[Given passage]
◆ ◆ ◆ ◆ ◆

What kind of self-love do you apply in your daily life?

Taking time to floss my teeth or put coconut oil on our bodies, shaving legs or taking time to get waxed — all of that is self love. Even creating time to put lotion on our bodies before running off to work is self love. So I create time to not put on makeup or straighten my hair, but I create time for self love — like actually brushing my teeth for three minutes and flossing my teeth or taking green supplements not because I want to loose weight but because I know my body will thrive and radiate with the nutrition it needs.

 

 

A photo posted by Janne Robinson (@jannerobinson) on

 

How did you become a poet and writer on female empowerment? When did you know that you wanted to do this?

When I was in grade three, I wrote a story about a hamster that had three wishes, and it got published. I traveled for years in my adulthood and thought I wanted to be a journalist or tour guide and then I started to write around 19. I came back to writing and started to take myself seriously and started submitting articles to get published four years ago. Since I was little, I was writing poems and at grade three and four would sit at the table and write cat, fat, sat —rhyming poems and song lyrics. It's something that's always been there, but I’ve tapped into a deeper level in the last few years, and that's when my business really got started.

 

 

So what is your business and how did you achieve this lifestyle you love?

I break down the core of my work: "the why" is to empower people to live their truth. The "how" is transparency in all that I do. I'm not a writer or a poet — that’s part of my "whats." But I write poetry and articles, I mentor and coach both women and men to be more authentic in their lives and to let go of heaviness and shift to things to they want to do but need permission to get to. I'm usually the permission-giver and tell them to yes — go travel to Italy and eat pizza. I give people permission with my writing, coaching, public speaking, workshops and retreats and spoken word videos. All of those things I strive to do aren't because I want to try to fix this world or help people. I think by living my life in an authentic way and talking and writing about it, it creates permission or makes people realize that they want that authenticy or that things are out of alignment. I basically take slabs of my heart and share them with the world.

◆ ◆ ◆ ◆ ◆

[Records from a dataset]

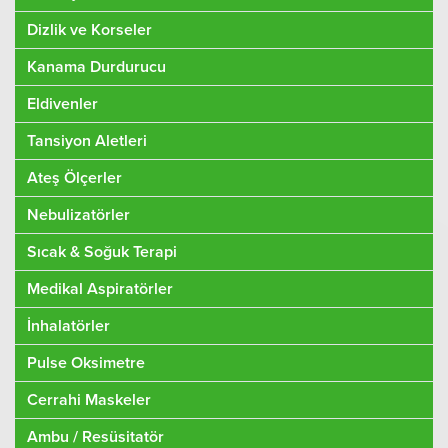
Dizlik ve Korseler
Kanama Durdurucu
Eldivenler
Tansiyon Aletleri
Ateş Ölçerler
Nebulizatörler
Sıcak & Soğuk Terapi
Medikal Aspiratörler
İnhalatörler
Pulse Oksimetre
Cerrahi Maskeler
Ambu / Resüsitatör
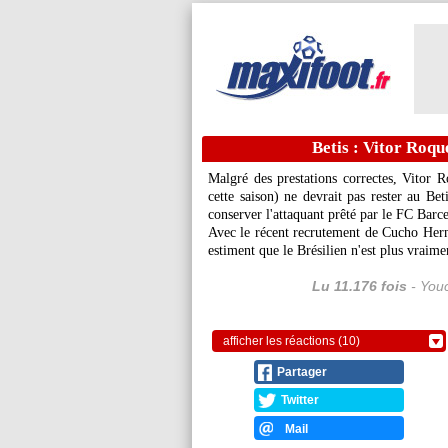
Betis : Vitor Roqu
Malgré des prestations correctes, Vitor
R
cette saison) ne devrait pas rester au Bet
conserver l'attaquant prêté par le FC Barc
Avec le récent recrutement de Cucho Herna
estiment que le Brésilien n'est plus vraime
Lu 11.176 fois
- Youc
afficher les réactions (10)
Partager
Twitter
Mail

◆ ◆ ◆ ◆ ◆

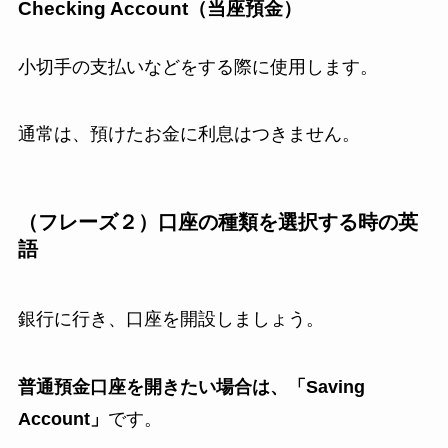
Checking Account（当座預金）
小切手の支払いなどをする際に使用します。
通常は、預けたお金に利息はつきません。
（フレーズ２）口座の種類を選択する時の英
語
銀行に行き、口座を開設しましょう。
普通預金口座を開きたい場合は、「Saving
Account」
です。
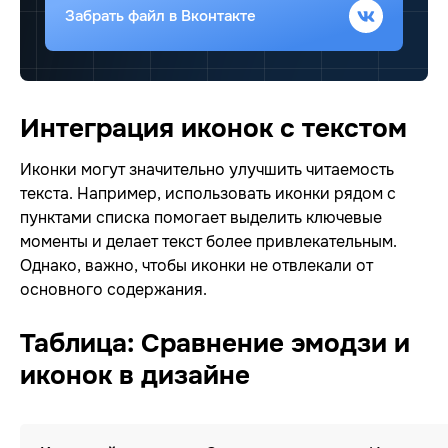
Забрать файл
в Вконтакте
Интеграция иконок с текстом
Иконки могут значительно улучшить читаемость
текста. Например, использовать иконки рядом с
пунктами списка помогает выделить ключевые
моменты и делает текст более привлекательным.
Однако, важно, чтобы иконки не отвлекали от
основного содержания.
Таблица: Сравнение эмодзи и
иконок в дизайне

◆ ◆ ◆ ◆ ◆

[Work item A] According to the interview about self-love and female empowerment, what did the speaker write in grade three that got published?
[Work item B] Carry on the interview about self-love and female empowerment from where it stops.

[Result A] A story about a hamster that had three wishes.

[Result B]
 

 

A photo posted by Janne Robinson (@jannerobinson) on

 

What's living in authenticity to you? What's the quickest way to learn this?

Give yourself permission and check in often. My friend Kyle once said “Whatever is heavy in your life — let it go.”  I said, “What if this and what if that....” and his answer was simple: “Let it go." I think those are the things that are out of alignment — it’s that business person you talk to for 20 minutes but it feels like four hours. It’s sucking the life force out of us because we actually don’t want that job. Give ourselves permission to really feel when they truly aren’t authentic and sit well with you. Your job takes so much of your time — it’s like a relationship and like a human being in your bed. If that job showed up, would you allow it into your bed? Would you allow it into your space or would you just say, "Sorry, man, I’m not into threesomes"? We need to have the space for YES relationships, businesses and friendships instead of just filling it with anything or what wants us or money. Being able to check in and giving ourselves permission to shift out of things that don’t feel good and take extra energy is most important. Take risks and go for the things that give joy and light.  Authenticity is you and you can’t do you wrong. People just got to be themselves.